__Document segment__.
Content starts

First published October 24, 2018 in ITNEXT

Streams For the Win: A Performance Comparison of Node.js Methods for Reading Large Datasets (Pt 2)

How readFile(), createReadStream() and event-stream stack up.

Node.js logo

Introduction

If you’ve been keeping up with my writing, a few weeks ago, I published a blog talking about a variety of ways to use Node.js to read really large datasets.

To my surprise, it did exceptionally well with readers — this seemed (to me) like a topic many others have already covered in posts, blogs and forums, but for whatever reason, it got the attention of a lot of people. So, thank you to all of you who took the time to read it! I really appreciate it.

One particularly astute reader: Martin Kock, went so far as to ask how long it took to parse the files. It seemed as if he’d read my mind, because part two of my series on using Node.js to read really, really large files and datasets involves just that.

In this post, I’ll evaluate the three different methods in Node.js I used to read the files, to determine which is most performant.

The challenge from part 1

I won’t go into the specifics of the challenge and solution, because you can read my first post for all the details, but I will give you the high level overview.

A person from a Slack channel I’m a member of, posted a coding challenge he’d received, which involved reading a very large dataset (over 2.5GB in total), parsing through the data and pulling out various pieces of information.

It challenged programmers to print out:

  • Total lines in the file.
  • Names in the 432nd and 43243rd indexes.
  • Counts for total numbers donations per month.
  • And the most common first name in the files, and how a count of how often that name occurred.

Here's a link to the data if you'd like to view it: ​https://www.fec.gov/files/bulk-downloads/2018/indiv18.zip

The three different solutions for smaller datasets

As I worked towards my ultimate end goal of processing a large dataset, I came up with three solutions in Node.js.

Solution #1: fs.readFile()

The first involved Node.js’s native method of fs.readFile(), and consisted of reading in the whole file, holding it in memory, and performing the operations on the entire file, then returning the results. At least for smaller files it worked, but when I got to the largest file size, my server crashed with a JavaScript heap out of memory error.

Solution #2: fs.createReadStream() & rl.readLine()

My second solution also involved another couple of methods native to Node.js: fs.createReadStream() and rl.readLine(). In this iteration, the file was streamed through Node.js in an input stream, and I was able to perform individual operations on each line, then cobble all those results together in the output stream.

Again, this worked pretty well on smaller files, but once I got to the biggest file, the same error happened. Although Node.js was streaming the inputs and outputs, it still attempted to hold the whole file in memory while performing the operations (and couldn’t handle the whole file).

Solution #3: event-stream

In the end, I came up with only one solution in Node.js that was able to handle the full 2.55GB file I wanted to parse through at once.

Content ends

__Dataset excerpts__.
Content starts

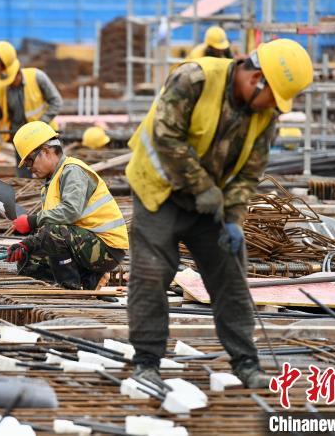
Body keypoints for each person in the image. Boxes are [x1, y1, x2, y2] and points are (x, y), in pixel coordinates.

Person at [125, 39, 313, 388]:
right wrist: (204, 188)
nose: (275, 108)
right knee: (151, 275)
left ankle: (245, 361)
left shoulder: (264, 116)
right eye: (274, 97)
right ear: (256, 78)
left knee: (230, 273)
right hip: (159, 192)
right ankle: (147, 361)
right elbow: (166, 138)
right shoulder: (194, 79)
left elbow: (248, 174)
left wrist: (233, 219)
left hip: (209, 204)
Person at [6, 121, 129, 290]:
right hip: (85, 243)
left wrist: (32, 221)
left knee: (54, 233)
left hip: (106, 248)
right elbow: (50, 228)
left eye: (30, 161)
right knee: (30, 262)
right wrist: (26, 245)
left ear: (46, 152)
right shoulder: (52, 182)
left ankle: (71, 288)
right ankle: (88, 281)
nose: (30, 169)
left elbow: (70, 213)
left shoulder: (72, 171)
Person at [0, 41, 63, 177]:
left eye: (12, 80)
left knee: (54, 173)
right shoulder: (2, 87)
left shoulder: (37, 77)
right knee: (24, 177)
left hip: (44, 137)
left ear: (18, 73)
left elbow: (56, 101)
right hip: (21, 139)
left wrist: (41, 123)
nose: (10, 84)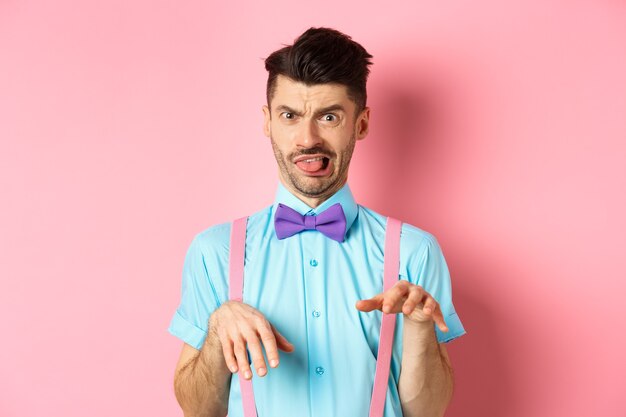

Content ends

__Questions on the material__.
1. Say whether each statement agrees with the Node.js article. Answer yes or no and quote the article's deciding words.
(a) The coding challenge was posted by someone in a Slack channel.
(b) The fs.readFile() solution failed even on smaller files.
(c) The second solution relied on fs.createReadStream() and rl.readLine().
2. Using the Node.js article, answer these questions:
(a) Which reader asked how long it took to parse the files?
(b) What error crashed the server when fs.readFile() reached the largest file?
(c) What size was the full file that the event-stream solution could handle at once?
3. Continue the Node.js article on reading large datasets, starting after its last sentence.

__Answers per task__.
1.
(a) Yes: "A person from a Slack channel I’m a member of, posted a coding challenge he’d received"
(b) No: "At least for smaller files it worked"
(c) Yes: "My second solution also involved another couple of methods native to Node.js: fs.createReadStream() and rl.readLine()."

2.
(a) Martin Kock
(b) A JavaScript heap out of memory error
(c) 2.55GB

3.
Fun fact: Node.js can only hold up to 1.67GB in memory at any one time, after that, it throws a JavaScript heap out of memory error.

My solution involved a popular NPM package called event-stream, which actually let me perform operations on the throughput stream of data, instead of just the input and output streams, as Node.js’s native capabilities allow.

You can see all three of my solutions here in GitHub.

And I solved the problem, which was my initial goal, but it got me thinking: was my solution really the most performant of the three options?

Comparing solutions to find the optimal one

Now I had a new goal: determine which of my solutions was best.

Since I couldn’t use the full 2.55GB file with the Node.js native solutions, I chose to use one of the smaller files that was about 400MB worth of data, which I’d used for testing while I was developing my solutions.

For performance testing Node.js, I came across two ways to keep track of the file and individual function processing times, and I decided to incorporate both to see how great the differences were between the two methods (and make sure I wasn’t completely off the rails with my timing).

console.time() & console.timeEnd()

Node.js has some handy, built-in methods available to it for timing and performance testing, called console.time() and console.timeEnd(), respectively. To use these methods, I only had to pass in the same label parameter for both time() and timeEnd(), like the code below, and Node’s smart enough to output the time between them after the function’s done.

// timer start
console.time('label1');

// run function doing something in the code
doSomething();

// timer end, where the difference between the timer start and timer end is printed out
console.timeEnd('label1');

// output in console looks like: label1 0.002ms

That’s one method I used to figure out how long it took to process the dataset.

performance-now

The other, tried and well-liked performance testing module I came across for Node.js, is hosted on NPM as performance-now.

7+ million downloads per week from NPM, can’t be too wrong, right??

Implementing the performance-now module into my files was also almost as easy as the native Node.js methods, too. Import the module, set a variable for the start and end of the instantiation of the method, and compute the time difference between the two.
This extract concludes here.